Previous studies have shown pretreatment neutrophil, lymphocyte, monocyte counts, NLR and MLR were associated with prognosis in HCC patients.18,36,43 Zhu et al reported that MLR could predict sorafenib response, and a higher MLR was correlated with a worse prognosis in advanced HCC patients.43 Hong et al showed that pretreatment peripheral neutrophil, lymphocyte and monocyte counts were independently associated with HCC patients’ outcomes.18 Schobert et al demonstrated that high baseline NLR was predictor of poorer tumor response and shorter PFS in HCC patients undergoing DEB-TACE.36 However, all the variables above contain only one or two cell types and SIRI, which is composed of three types of cells including monocytes, neutrophils and lymphocytes, may display a better predictive ability in HCC patients.

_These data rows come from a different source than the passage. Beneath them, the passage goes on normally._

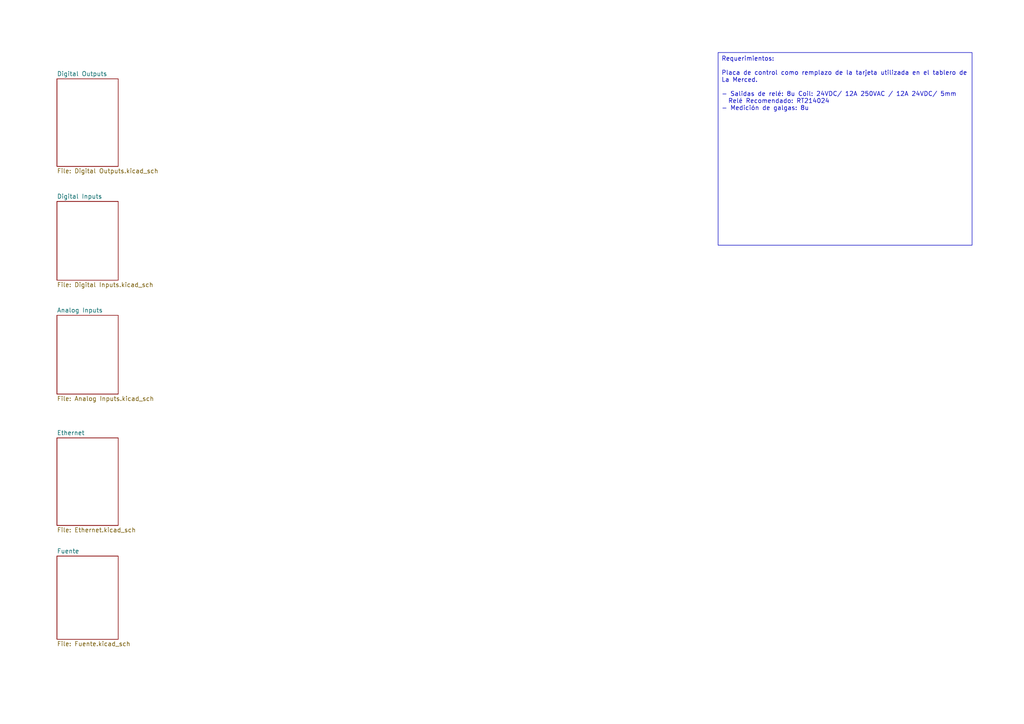
<source format=kicad_sch>
(kicad_sch
	(version 20250114)
	(generator "eeschema")
	(generator_version "9.0")
	(uuid "af529cf8-e3d6-4568-89be-bc7010f8b835")
	(paper "A4")
	(lib_symbols)
	(text_box "Requerimientos:\n\nPlaca de control como remplazo de la tarjeta utilizada en el tablero de La Merced.\n\n- Salidas de relé: 8u Coil: 24VDC/ 12A 250VAC / 12A 24VDC/ 5mm\n  Relé Recomendado: RT214024\n- Medición de galgas: 8u\n"
		(exclude_from_sim no)
		(at 208.28 15.24 0)
		(size 73.66 55.88)
		(margins 0.9525 0.9525 0.9525 0.9525)
		(stroke
			(width 0)
			(type solid)
		)
		(fill
			(type none)
		)
		(effects
			(font
				(size 1.27 1.27)
			)
			(justify left top)
		)
		(uuid "0f8caa80-f947-4439-a532-108f8bd836fd")
	)
	(sheet
		(at 16.51 58.42)
		(size 17.78 22.86)
		(exclude_from_sim no)
		(in_bom yes)
		(on_board yes)
		(dnp no)
		(fields_autoplaced yes)
		(stroke
			(width 0.1524)
			(type solid)
		)
		(fill
			(color 0 0 0 0.0000)
		)
		(uuid "5edc1b7c-5ba0-4910-ac7d-074c490da2f0")
		(property "Sheetname" "Digital Inputs"
			(at 16.51 57.7084 0)
			(effects
				(font
					(size 1.27 1.27)
				)
				(justify left bottom)
			)
		)
		(property "Sheetfile" "Digital Inputs.kicad_sch"
			(at 16.51 81.8646 0)
			(effects
				(font
					(size 1.27 1.27)
				)
				(justify left top)
			)
		)
		(instances
			(project "Placa_Control_M2ES"
				(path "/af529cf8-e3d6-4568-89be-bc7010f8b835"
					(page "3")
				)
			)
		)
	)
	(sheet
		(at 16.51 127)
		(size 17.78 25.4)
		(exclude_from_sim no)
		(in_bom yes)
		(on_board yes)
		(dnp no)
		(fields_autoplaced yes)
		(stroke
			(width 0.1524)
			(type solid)
		)
		(fill
			(color 0 0 0 0.0000)
		)
		(uuid "87bdd207-3dc8-4ffc-b984-f259b85798e3")
		(property "Sheetname" "Ethernet"
			(at 16.51 126.2884 0)
			(effects
				(font
					(size 1.27 1.27)
				)
				(justify left bottom)
			)
		)
		(property "Sheetfile" "Ethernet.kicad_sch"
			(at 16.51 152.9846 0)
			(effects
				(font
					(size 1.27 1.27)
				)
				(justify left top)
			)
		)
		(instances
			(project "Placa_Control_M2ES"
				(path "/af529cf8-e3d6-4568-89be-bc7010f8b835"
					(page "5")
				)
			)
		)
	)
	(sheet
		(at 16.51 161.29)
		(size 17.78 24.13)
		(exclude_from_sim no)
		(in_bom yes)
		(on_board yes)
		(dnp no)
		(fields_autoplaced yes)
		(stroke
			(width 0.1524)
			(type solid)
		)
		(fill
			(color 0 0 0 0.0000)
		)
		(uuid "8f20afda-85ef-431d-9116-2d00966321c2")
		(property "Sheetname" "Fuente"
			(at 16.51 160.5784 0)
			(effects
				(font
					(size 1.27 1.27)
				)
				(justify left bottom)
			)
		)
		(property "Sheetfile" "Fuente.kicad_sch"
			(at 16.51 186.0046 0)
			(effects
				(font
					(size 1.27 1.27)
				)
				(justify left top)
			)
		)
		(instances
			(project "Placa_Control_M2ES"
				(path "/af529cf8-e3d6-4568-89be-bc7010f8b835"
					(page "6")
				)
			)
		)
	)
	(sheet
		(at 16.51 22.86)
		(size 17.78 25.4)
		(exclude_from_sim no)
		(in_bom yes)
		(on_board yes)
		(dnp no)
		(fields_autoplaced yes)
		(stroke
			(width 0.1524)
			(type solid)
		)
		(fill
			(color 0 0 0 0.0000)
		)
		(uuid "d960b122-b141-458c-9a10-d36b05afe5fe")
		(property "Sheetname" "Digital Outputs"
			(at 16.51 22.1484 0)
			(effects
				(font
					(size 1.27 1.27)
				)
				(justify left bottom)
			)
		)
		(property "Sheetfile" "Digital Outputs.kicad_sch"
			(at 16.51 48.8446 0)
			(effects
				(font
					(size 1.27 1.27)
				)
				(justify left top)
			)
		)
		(instances
			(project "Placa_Control_M2ES"
				(path "/af529cf8-e3d6-4568-89be-bc7010f8b835"
					(page "2")
				)
			)
		)
	)
	(sheet
		(at 16.51 91.44)
		(size 17.78 22.86)
		(exclude_from_sim no)
		(in_bom yes)
		(on_board yes)
		(dnp no)
		(fields_autoplaced yes)
		(stroke
			(width 0.1524)
			(type solid)
		)
		(fill
			(color 0 0 0 0.0000)
		)
		(uuid "e50c1eea-f7ff-4608-9e2f-492ba2063b9c")
		(property "Sheetname" "Analog Inputs"
			(at 16.51 90.7284 0)
			(effects
				(font
					(size 1.27 1.27)
				)
				(justify left bottom)
			)
		)
		(property "Sheetfile" "Analog Inputs.kicad_sch"
			(at 16.51 114.8846 0)
			(effects
				(font
					(size 1.27 1.27)
				)
				(justify left top)
			)
		)
		(instances
			(project "Placa_Control_M2ES"
				(path "/af529cf8-e3d6-4568-89be-bc7010f8b835"
					(page "4")
				)
			)
		)
	)
	(sheet_instances
		(path "/"
			(page "1")
		)
	)
	(embedded_fonts no)
)

</source>
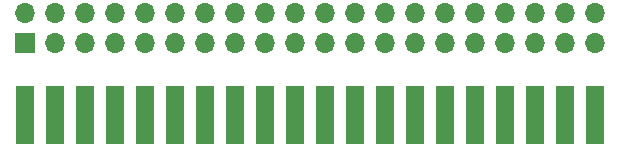
<source format=gbr>
%TF.GenerationSoftware,KiCad,Pcbnew,(6.0.1)*%
%TF.CreationDate,2022-03-24T12:00:01-04:00*%
%TF.ProjectId,Card,43617264-2e6b-4696-9361-645f70636258,rev?*%
%TF.SameCoordinates,Original*%
%TF.FileFunction,Soldermask,Top*%
%TF.FilePolarity,Negative*%
%FSLAX46Y46*%
G04 Gerber Fmt 4.6, Leading zero omitted, Abs format (unit mm)*
G04 Created by KiCad (PCBNEW (6.0.1)) date 2022-03-24 12:00:01*
%MOMM*%
%LPD*%
G01*
G04 APERTURE LIST*
%ADD10R,1.524000X5.000000*%
%ADD11R,1.700000X1.700000*%
%ADD12O,1.700000X1.700000*%
G04 APERTURE END LIST*
D10*
%TO.C,J1*%
X109220000Y-122428000D03*
X111760000Y-122428000D03*
X114300000Y-122428000D03*
X116840000Y-122428000D03*
X119380000Y-122428000D03*
X121920000Y-122428000D03*
X124460000Y-122428000D03*
X127000000Y-122428000D03*
X129540000Y-122428000D03*
X132080000Y-122428000D03*
X134620000Y-122428000D03*
X137160000Y-122428000D03*
X139700000Y-122428000D03*
X142240000Y-122428000D03*
X144780000Y-122428000D03*
X147320000Y-122428000D03*
X149860000Y-122428000D03*
X152400000Y-122428000D03*
X154940000Y-122428000D03*
X157480000Y-122428000D03*
%TD*%
D11*
%TO.C,J2*%
X109220000Y-116332000D03*
D12*
X109220000Y-113792000D03*
X111760000Y-116332000D03*
X111760000Y-113792000D03*
X114300000Y-116332000D03*
X114300000Y-113792000D03*
X116840000Y-116332000D03*
X116840000Y-113792000D03*
X119380000Y-116332000D03*
X119380000Y-113792000D03*
X121920000Y-116332000D03*
X121920000Y-113792000D03*
X124460000Y-116332000D03*
X124460000Y-113792000D03*
X127000000Y-116332000D03*
X127000000Y-113792000D03*
X129540000Y-116332000D03*
X129540000Y-113792000D03*
X132080000Y-116332000D03*
X132080000Y-113792000D03*
X134620000Y-116332000D03*
X134620000Y-113792000D03*
X137160000Y-116332000D03*
X137160000Y-113792000D03*
X139700000Y-116332000D03*
X139700000Y-113792000D03*
X142240000Y-116332000D03*
X142240000Y-113792000D03*
X144780000Y-116332000D03*
X144780000Y-113792000D03*
X147320000Y-116332000D03*
X147320000Y-113792000D03*
X149860000Y-116332000D03*
X149860000Y-113792000D03*
X152400000Y-116332000D03*
X152400000Y-113792000D03*
X154940000Y-116332000D03*
X154940000Y-113792000D03*
X157480000Y-116332000D03*
X157480000Y-113792000D03*
%TD*%
M02*

</source>
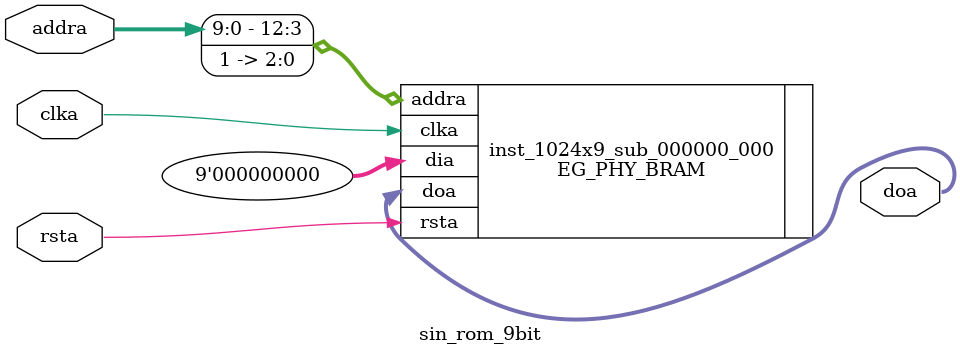
<source format=v>

`timescale 1ns / 1ps
module sin_rom_9bit  // ../ip/sin_rom_9bit/sin_rom_9bit.v(14)
  (
  addra,
  clka,
  rsta,
  doa
  );

  input [9:0] addra;  // ../ip/sin_rom_9bit/sin_rom_9bit.v(18)
  input clka;  // ../ip/sin_rom_9bit/sin_rom_9bit.v(19)
  input rsta;  // ../ip/sin_rom_9bit/sin_rom_9bit.v(20)
  output [8:0] doa;  // ../ip/sin_rom_9bit/sin_rom_9bit.v(16)


  EG_PHY_CONFIG #(
    .DONE_PERSISTN("ENABLE"),
    .INIT_PERSISTN("ENABLE"),
    .JTAG_PERSISTN("DISABLE"),
    .PROGRAMN_PERSISTN("DISABLE"))
    config_inst ();
  // address_offset=0;data_offset=0;depth=1024;width=9;num_section=1;width_per_section=9;section_size=9;working_depth=1024;working_width=9;address_step=1;bytes_in_per_section=1;
  EG_PHY_BRAM #(
    .CEAMUX("1"),
    .CEBMUX("0"),
    .CLKBMUX("0"),
    .CSA0("1"),
    .CSA1("1"),
    .CSA2("1"),
    .CSB0("1"),
    .CSB1("1"),
    .CSB2("1"),
    .DATA_WIDTH_A("9"),
    .DATA_WIDTH_B("9"),
    .INITP_00(256'h0000000000000000000000000000000000000000000000000000000000000000),
    .INITP_01(256'h0000000000000000000000000000000000000000000000000000000000000000),
    .INITP_02(256'h0000000000000000000000000000000000000000000000000000000000000000),
    .INITP_03(256'h0000000000000000000000000000000000000000000000000000000000000000),
    .INIT_00(256'h0101010101010101010101010101010101010101010101010101010101010100),
    .INIT_01(256'h0303030303030302020202020202020202020202020202020101010101010101),
    .INIT_02(256'h0606060606060505050505050505050504040404040404040404030303030303),
    .INIT_03(256'h0B0A0A0A0A0A0A09090909090909080808080808080807070707070707060606),
    .INIT_04(256'h101010100F0F0F0F0F0E0E0E0E0E0E0D0D0D0D0D0C0C0C0C0C0C0B0B0B0B0B0B),
    .INIT_05(256'h1717161616161515151515141414141313131313121212121211111111111010),
    .INIT_06(256'h1F1E1E1E1E1D1D1D1C1C1C1C1C1B1B1B1B1A1A1A1A1919191918181818171717),
    .INIT_07(256'h27272726262626252525242424242323232322222221212121202020201F1F1F),
    .INIT_08(256'h31313030302F2F2F2E2E2E2E2D2D2D2C2C2C2B2B2B2A2A2A2A29292928282828),
    .INIT_09(256'h3B3B3B3A3A3A3939393838383737373636363535353434343333333232323231),
    .INIT_0A(256'h46464645454544444443434342424241414040403F3F3F3E3E3E3D3D3D3C3C3C),
    .INIT_0B(256'h52525151515050504F4F4E4E4E4D4D4D4C4C4C4B4B4A4A4A4949494848484747),
    .INIT_0C(256'h5E5E5E5D5D5C5C5C5B5B5B5A5A59595958585757575656565555545454535353),
    .INIT_0D(256'h6B6A6A6A69696968686767676666656565646463636362626161616060605F5F),
    .INIT_0E(256'h7877777676767575747474737372727271717070706F6F6E6E6E6D6D6C6C6C6B),
    .INIT_0F(256'h848484838382828281818080807F7F7E7E7E7D7D7C7C7C7B7B7A7A7A79797878),
    .INIT_10(256'h91919090908F8F8E8E8E8D8D8C8C8C8B8B8A8A8A898988888887878686868585),
    .INIT_11(256'h9E9D9D9D9C9C9B9B9B9A9A999999989897979796969695959494949393929292),
    .INIT_12(256'hAAAAA9A9A9A8A8A7A7A7A6A6A5A5A5A4A4A4A3A3A2A2A2A1A1A0A0A09F9F9F9E),
    .INIT_13(256'hB6B6B5B5B4B4B4B3B3B3B2B2B2B1B1B0B0B0AFAFAFAEAEADADADACACACABABAA),
    .INIT_14(256'hC1C1C1C0C0C0BFBFBEBEBEBDBDBDBCBCBCBBBBBBBABABAB9B9B8B8B8B7B7B7B6),
    .INIT_15(256'hCCCCCBCBCBCACACAC9C9C9C8C8C8C7C7C7C6C6C6C5C5C5C4C4C4C3C3C3C2C2C2),
    .INIT_16(256'hD6D6D5D5D5D4D4D4D3D3D3D2D2D2D2D1D1D1D0D0D0CFCFCFCECECECECDCDCDCC),
    .INIT_17(256'hDFDFDEDEDEDDDDDDDDDCDCDCDCDBDBDBDADADADAD9D9D9D8D8D8D8D7D7D7D6D6),
    .INIT_18(256'hE7E7E6E6E6E6E5E5E5E5E4E4E4E4E4E3E3E3E2E2E2E2E1E1E1E1E0E0E0E0DFDF),
    .INIT_19(256'hEEEEEEEDEDEDEDEDECECECECEBEBEBEBEBEAEAEAEAE9E9E9E9E9E8E8E8E8E7E7),
    .INIT_1A(256'hF4F4F4F3F3F3F3F3F2F2F2F2F2F2F1F1F1F1F1F0F0F0F0F0F0EFEFEFEFEFEEEE),
    .INIT_1B(256'hF9F8F8F8F8F8F8F8F8F7F7F7F7F7F7F7F6F6F6F6F6F6F5F5F5F5F5F5F5F4F4F4),
    .INIT_1C(256'hFCFCFCFCFCFCFCFBFBFBFBFBFBFBFBFBFBFAFAFAFAFAFAFAFAFAF9F9F9F9F9F9),
    .INIT_1D(256'hFEFEFEFEFEFEFEFEFEFEFEFEFEFEFEFEFDFDFDFDFDFDFDFDFDFDFDFDFDFCFCFC),
    .INIT_1E(256'hFFFFFFFFFFFFFFFFFFFFFFFFFFFFFFFFFFFFFFFFFFFFFFFFFFFFFFFFFFFFFFFE),
    .INIT_1F(256'h000000000000000000000000000000000000000000000000FFFFFFFFFFFFFFFF),
    .MODE("SP8K"),
    .OCEAMUX("1"),
    .OCEBMUX("0"),
    .REGMODE_A("OUTREG"),
    .REGMODE_B("NOREG"),
    .RESETMODE("SYNC"),
    .RSTBMUX("0"),
    .WEAMUX("0"),
    .WEBMUX("0"),
    .WRITEMODE_A("NORMAL"),
    .WRITEMODE_B("NORMAL"))
    inst_1024x9_sub_000000_000 (
    .addra({addra,3'b111}),
    .clka(clka),
    .dia(9'b000000000),
    .rsta(rsta),
    .doa(doa));

endmodule 


</source>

To date, SIRI has already shown its predictive value in several cancers. Qi et al reported that SIRI can be used to predict the prognosis of patients with pancreatic adenocarcinomas who receive chemotherapy and patients with SIRI ≥1.8 had a shorter time to disease progression and OS.16 Feng et al showed that SIRI was an independent predictor of PFS and OS in locally advanced nasopharyngeal carcinoma patients, and patients with SIRI ≥0.86 had a worse prognosis.21 These findings were consistent with our results and we found that HCC patients undergoing TACE with SIRI >0.88 had a lower objective response rate and a worse prognosis. The clinical significance of our study is that it provides a relatively convenient and noninvasive biomarker for predicting objective response rate and long-term survival of HCC patients treated by TACE. Furthermore, SIRI can be used in combination with other clinical predictors to improve the predictive efficiency.

However, the present study has some inherent limitations. First, our sample size was relatively small and thus may be subject to selection and statistical bias. Second, inflammatory biomarkers NLR, PLR, MLR and SIRI could be influenced by various factors, such as acute infection, which may have biased the results. Third, SIRI was only calculated before TACE in our study. However, the dynamic change of SIRI between pre- and post-TACE may provide more information about the host’s inflammatory and immune response status. Therefore, further studies should be conducted to validate this hypothesis.

Conclusion

In conclusion, the present study demonstrates that high pretreatment SIRI level is an independent risk factor for lower tumor response rate and worse prognosis in HCC patients undergoing TACE. This biomarker or the combination of this biomarker with other clinical predictors can easily be implemented in clinical practice and may provide a novel paradigm for personalized application of TACE therapy.

Data Sharing Statement

The datasets used and analyzed during the present study are available from the corresponding author (Jun-Xiang Li) on reasonable request.

Funding

There is no funding to report.

Disclosure

The authors report no conflicts of interest in this work.